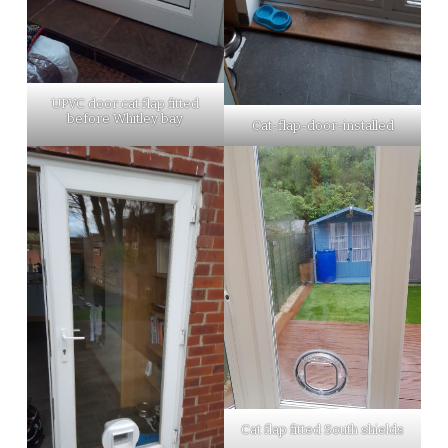
UPVC door cat flap fitted
before Whitley bay
Cat-flap-door-installed
Cat flap fitted South shields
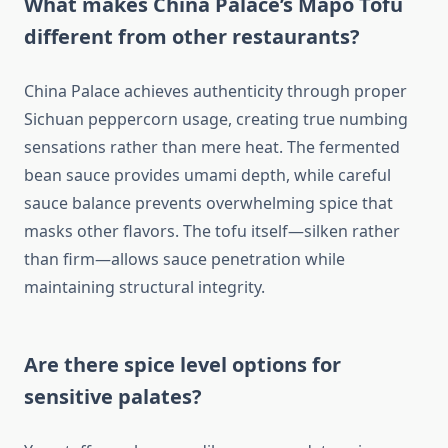
What makes China Palace’s Mapo Tofu
different from other restaurants?
China Palace achieves authenticity through proper
Sichuan peppercorn usage, creating true numbing
sensations rather than mere heat. The fermented
bean sauce provides umami depth, while careful
sauce balance prevents overwhelming spice that
masks other flavors. The tofu itself—silken rather
than firm—allows sauce penetration while
maintaining structural integrity.
Are there spice level options for
sensitive palates?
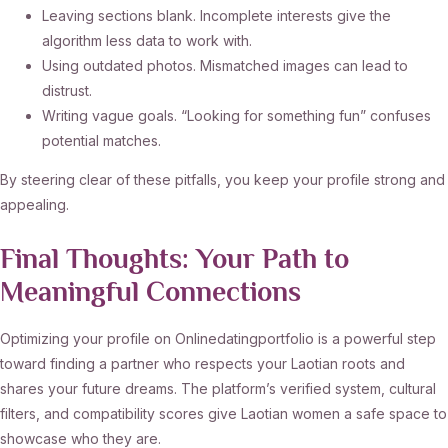
Leaving sections blank. Incomplete interests give the
algorithm less data to work with.
Using outdated photos. Mismatched images can lead to
distrust.
Writing vague goals. “Looking for something fun” confuses
potential matches.
By steering clear of these pitfalls, you keep your profile strong and
appealing.
Final Thoughts: Your Path to
Meaningful Connections
Optimizing your profile on Onlinedatingportfolio is a powerful step
toward finding a partner who respects your Laotian roots and
shares your future dreams. The platform’s verified system, cultural
filters, and compatibility scores give Laotian women a safe space to
showcase who they are.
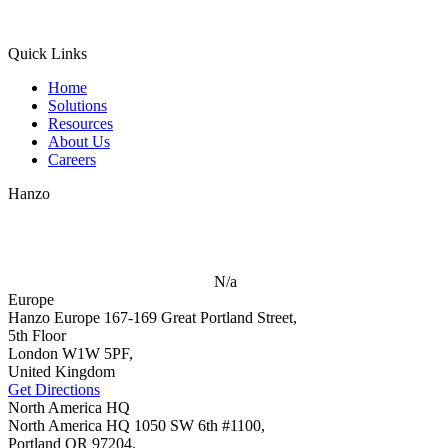
Quick Links
Home
Solutions
Resources
About Us
Careers
Hanzo
N/a
Europe
Hanzo Europe
167-169 Great Portland Street,
5th Floor
London W1W 5PF,
United Kingdom
Get Directions
North America HQ
North America HQ
1050 SW 6th #1100,
Portland OR 97204,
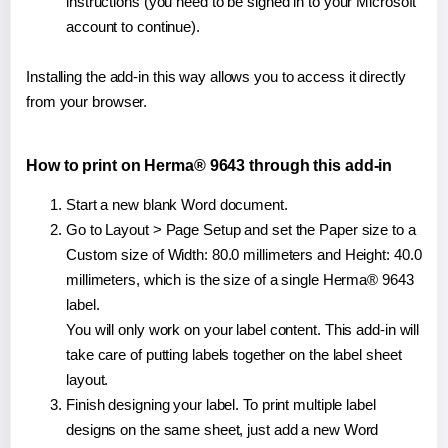
instructions (you need to be signed in to your Microsoft
account to continue).
Installing the add-in this way allows you to access it directly
from your browser.
How to print on Herma® 9643 through this add-in
Start a new blank Word document.
Go to Layout > Page Setup and set the Paper size to a
Custom size of Width: 80.0 millimeters and Height: 40.0
millimeters, which is the size of a single Herma® 9643
label.
You will only work on your label content. This add-in will
take care of putting labels together on the label sheet
layout.
Finish designing your label. To print multiple label
designs on the same sheet, just add a new Word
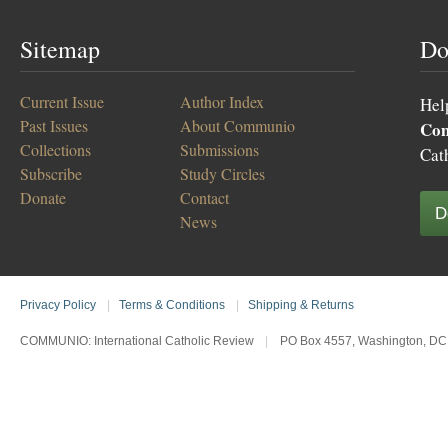
Sitemap
Do
Current Issue
Author Index
Hel
Past Issues
About Communio
Co
Collections
Submissions
Cat
Subscribe
Study Circles
Donate
Contact
D
News
Privacy Policy
|
Terms & Conditions
|
Shipping & Returns
COMMUNIO: International Catholic Review
|
PO Box 4557, Washington, DC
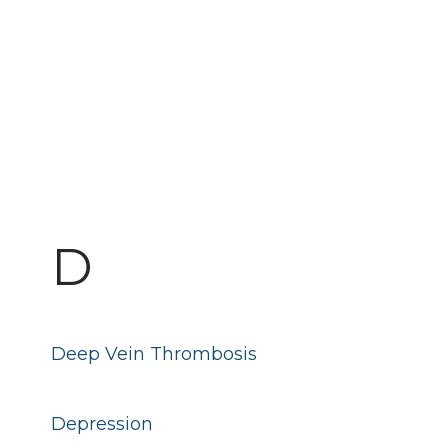
D
Deep Vein Thrombosis
Depression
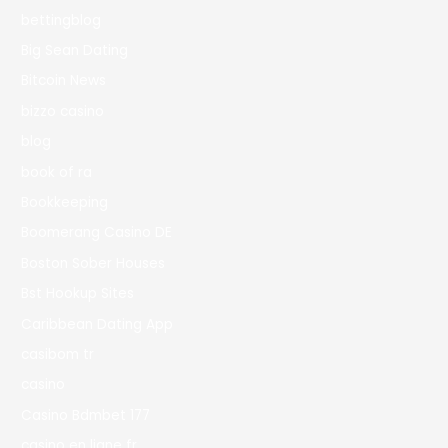
bettingblog
Big Sean Dating
Bitcoin News
bizzo casino
blog
book of ra
Bookkeeping
Boomerang Casino DE
Boston Sober Houses
Bst Hookup Sites
Caribbean Dating App
casibom tr
casino
Casino Bdmbet 177
casino en ligne fr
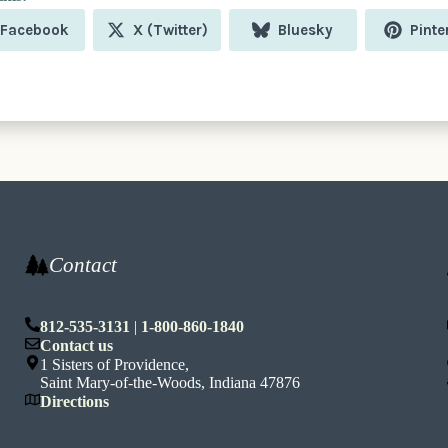
Share
Share
Share
Shar
Facebook
X (Twitter)
Bluesky
Pinte
on
on
on
on
Contact
812-535-3131
|
1-800-860-1840
n
Contact us
1 Sisters of Providence,
Saint Mary-of-the-Woods, Indiana 47876
Directions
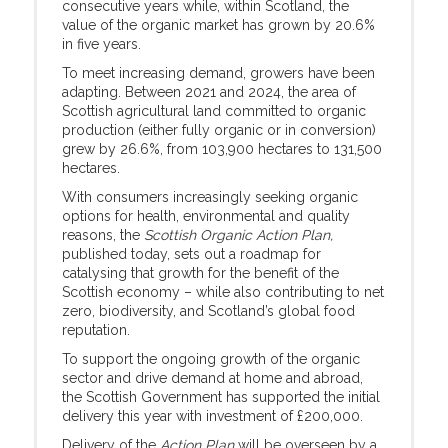
consecutive years while, within Scotland, the
value of the organic market has grown by 20.6%
in five years.
To meet increasing demand, growers have been
adapting. Between 2021 and 2024, the area of
Scottish agricultural land committed to organic
production (either fully organic or in conversion)
grew by 26.6%, from 103,900 hectares to 131,500
hectares.
With consumers increasingly seeking organic
options for health, environmental and quality
reasons, the
Scottish Organic Action Plan,
published today, sets out a roadmap for
catalysing that growth for the benefit of the
Scottish economy – while also contributing to net
zero, biodiversity, and Scotland’s global food
reputation.
To support the ongoing growth of the organic
sector and drive demand at home and abroad,
the Scottish Government has supported the initial
delivery this year with investment of £200,000.
Delivery of the
Action Plan
will be overseen by a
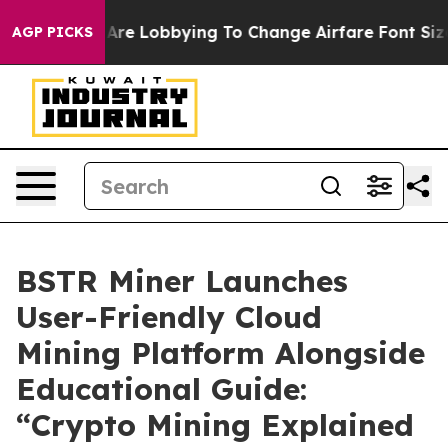
lines Are Lobbying To Change Airfare Font Sizes. It’s 
AGP PICKS
BSTR Miner Launches
User-Friendly Cloud
Mining Platform Alongside
Educational Guide:
“Crypto Mining Explained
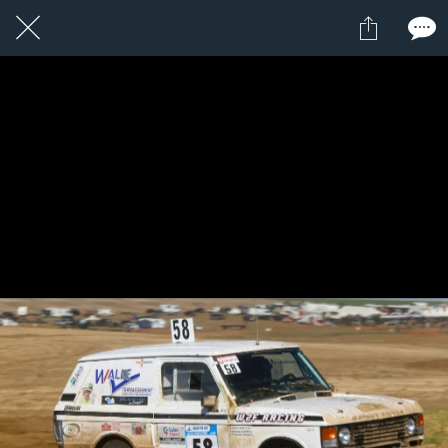
1 / 1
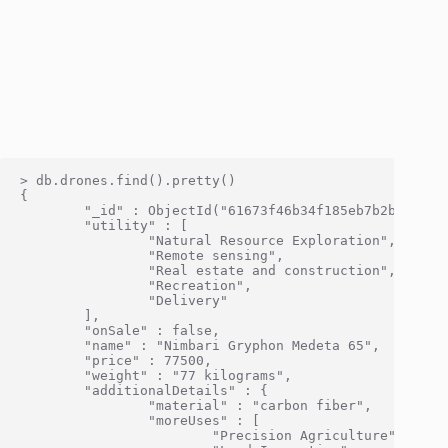
> db.drones.find().pretty()

{

        "_id" : ObjectId("61673f46b34f185eb7b2bf0c"),

        "utility" : [

                "Natural Resource Exploration",

                "Remote sensing",

                "Real estate and construction",

                "Recreation",

                "Delivery"

        ],

        "onSale" : false,

        "name" : "Nimbari Gryphon Medeta 65",

        "price" : 77500,

        "weight" : "77 kilograms",

        "additionalDetails" : {

                "material" : "carbon fiber",

                "moreUses" : [

                        "Precision Agriculture",
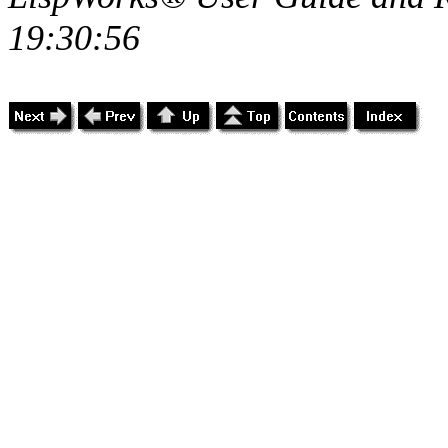
19:30:56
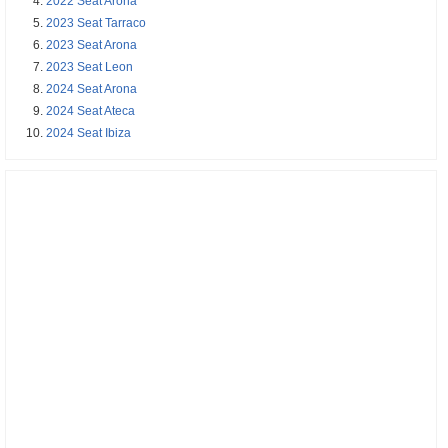
2022 Seat Arona
2023 Seat Tarraco
2023 Seat Arona
2023 Seat Leon
2024 Seat Arona
2024 Seat Ateca
2024 Seat Ibiza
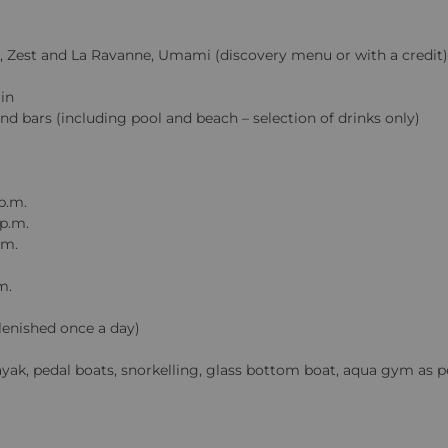
lin, Zest and La Ravanne, Umami (discovery menu or with a credit)
in
and bars (including pool and beach – selection of drinks only)
p.m.
 p.m.
.m.
m.
plenished once a day)
kayak, pedal boats, snorkelling, glass bottom boat, aqua gym as p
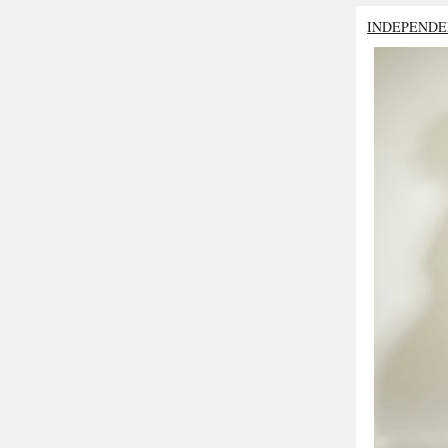
INDEPENDE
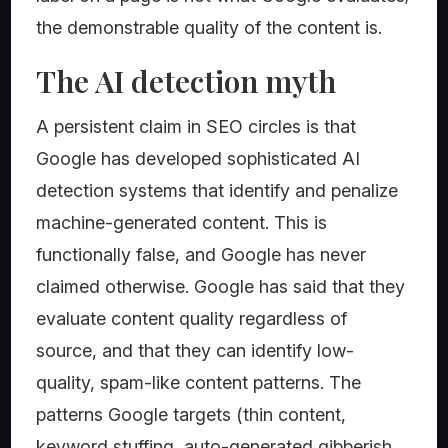
the demonstrable quality of the content is.
The AI detection myth
A persistent claim in SEO circles is that
Google has developed sophisticated AI
detection systems that identify and penalize
machine-generated content. This is
functionally false, and Google has never
claimed otherwise. Google has said that they
evaluate content quality regardless of
source, and that they can identify low-
quality, spam-like content patterns. The
patterns Google targets (thin content,
keyword stuffing, auto-generated gibberish,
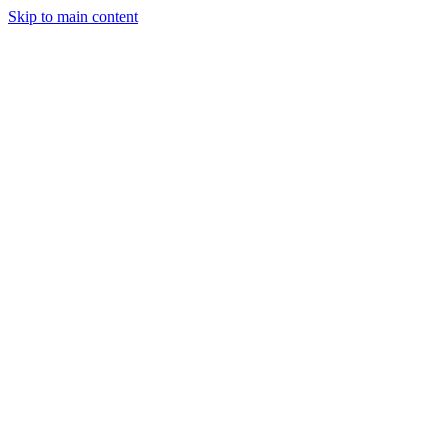
Skip to main content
# # #
What is expected: Put the material above into a JSON list of strings, one string per line and no blank lines, beginning at the start of the material and stopping after the line that has "sensitive palates?". Leave the pictures out of the answer.

Reply:
[
  "UPVC door cat flap fitted",
  "before Whitley bay",
  "Cat-flap-door-installed",
  "Cat flap fitted South shields",
  "What makes China Palace’s Mapo Tofu",
  "different from other restaurants?",
  "China Palace achieves authenticity through proper",
  "Sichuan peppercorn usage, creating true numbing",
  "sensations rather than mere heat. The fermented",
  "bean sauce provides umami depth, while careful",
  "sauce balance prevents overwhelming spice that",
  "masks other flavors. The tofu itself—silken rather",
  "than firm—allows sauce penetration while",
  "maintaining structural integrity.",
  "Are there spice level options for",
  "sensitive palates?"
]